What the exercise asks -
Show every line from the entries that follow which holds the word "would".

Entries supplied -
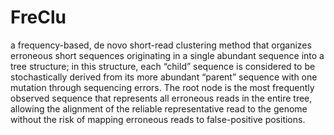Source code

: # FreClu

a frequency-based, de novo short-read clustering method that organizes erroneous short sequences originating in a single abundant sequence into a tree structure; in this structure, each “child” sequence is considered to be stochastically derived from its more abundant “parent” sequence with one mutation through sequencing errors. The root node is the most frequently observed sequence that represents all erroneous reads in the entire tree, allowing the alignment of the reliable representative read to the genome without the risk of mapping erroneous reads to false-positive positions.
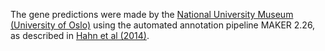 [//]: # (Created by ./bin/manage_files.pl from ./species/Gyrodactylus_salaris/PRJNA244375/Gyrodactylus_salaris_PRJNA244375.annotation.html on Thu Jun 11 13:44:15 2020)
The gene predictions were made by the [National University Museum (University of Oslo)](https://www.nhm.uio.no/english/) using the automated annotation pipeline MAKER 2.26, as described in [Hahn et al (2014)](http://europepmc.org/abstract/MED/24732282).
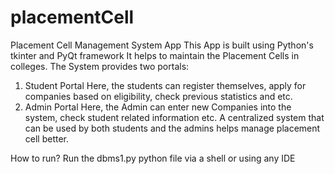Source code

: # placementCell
Placement Cell Management System App
This App is built using Python's tkinter and PyQt framework
It helps to maintain the Placement Cells in colleges.
The System provides two portals: 
1. Student Portal
   Here, the students can register themselves, apply for companies based on eligibility, check previous statistics and etc.
2. Admin Portal
   Here, the Admin can enter new Companies into the system, check student related information etc.
A centralized system that can be used by both students and the admins helps manage placement cell better.

How to run?
Run the dbms1.py python file via a shell or using any IDE
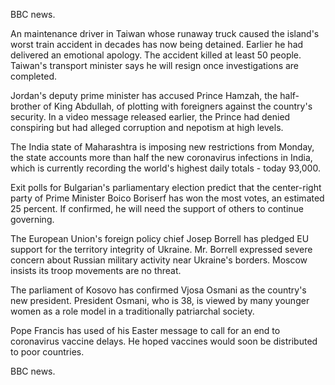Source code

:BBC news.

An maintenance driver in Taiwan whose runaway truck caused the island's worst train accident in decades has now being detained. Earlier he had delivered an emotional apology. The accident killed at least 50 people. Taiwan's transport minister says he will resign once investigations are completed.

Jordan's deputy prime minister has accused Prince Hamzah, the half-brother of King Abdullah, of plotting with foreigners against the country's security. In a video message released earlier, the Prince had denied conspiring but had alleged corruption and nepotism at high levels.

The India state of Maharashtra is imposing new restrictions from Monday, the state accounts more than half the new coronavirus infections in India, which is currently recording the world's highest daily totals - today 93,000. 

Exit polls for Bulgarian's parliamentary election predict that the center-right party of Prime Minister Boico Boriserf has won the most votes, an estimated 25 percent. If confirmed, he will need the support of others to continue governing.

The European Union's foreign policy chief Josep Borrell has pledged EU support for the territory integrity of Ukraine. Mr. Borrell expressed severe concern about Russian military activity near Ukraine's borders. Moscow insists its troop movements are no threat.

The parliament of Kosovo has confirmed Vjosa Osmani as the country's new president. President Osmani, who is 38, is viewed by many younger women as a role model in a traditionally patriarchal society.

Pope Francis has used of his Easter message to call for an end to coronavirus vaccine delays. He hoped vaccines would soon be distributed to poor countries.

BBC news.
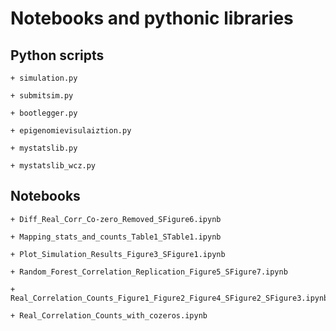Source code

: # Notebooks and pythonic libraries

## Python scripts

    + simulation.py

    + submitsim.py

    + bootlegger.py

    + epigenomievisulaiztion.py

    + mystatslib.py

    + mystatslib_wcz.py

## Notebooks

    + Diff_Real_Corr_Co-zero_Removed_SFigure6.ipynb

    + Mapping_stats_and_counts_Table1_STable1.ipynb

    + Plot_Simulation_Results_Figure3_SFigure1.ipynb

    + Random_Forest_Correlation_Replication_Figure5_SFigure7.ipynb

    + Real_Correlation_Counts_Figure1_Figure2_Figure4_SFigure2_SFigure3.ipynb
    
    + Real_Correlation_Counts_with_cozeros.ipynb




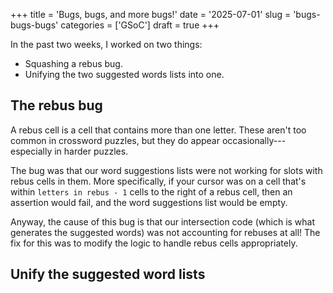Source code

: +++
title      = 'Bugs, bugs, and more bugs!'
date       = '2025-07-01'
slug       = 'bugs-bugs-bugs'
categories = ['GSoC']
draft      = true
+++

In the past two weeks, I worked on two things:
* Squashing a rebus bug.
* Unifying the two suggested words lists into one.

## The rebus bug

A rebus cell is a cell that contains more than one letter. These aren't too common in crossword puzzles, but they do appear occasionally---especially in harder puzzles.

The bug was that our word suggestions lists were not working for slots with rebus cells in them. More specifically, if your cursor was on a cell that's within `letters in rebus - 1` cells to the right of a rebus cell, then an assertion would fail, and the word suggestions list would be empty.

Anyway, the cause of this bug is that our intersection code (which is what generates the suggested words) was not accounting for rebuses at all! The fix for this was to modify the logic to handle rebus cells appropriately.

## Unify the suggested word lists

Written response -
Pope Francis has used of his Easter message to call for an end to coronavirus vaccine delays. He hoped vaccines would soon be distributed to poor countries.
The bug was that our word suggestions lists were not working for slots with rebus cells in them. More specifically, if your cursor was on a cell that's within `letters in rebus - 1` cells to the right of a rebus cell, then an assertion would fail, and the word suggestions list would be empty.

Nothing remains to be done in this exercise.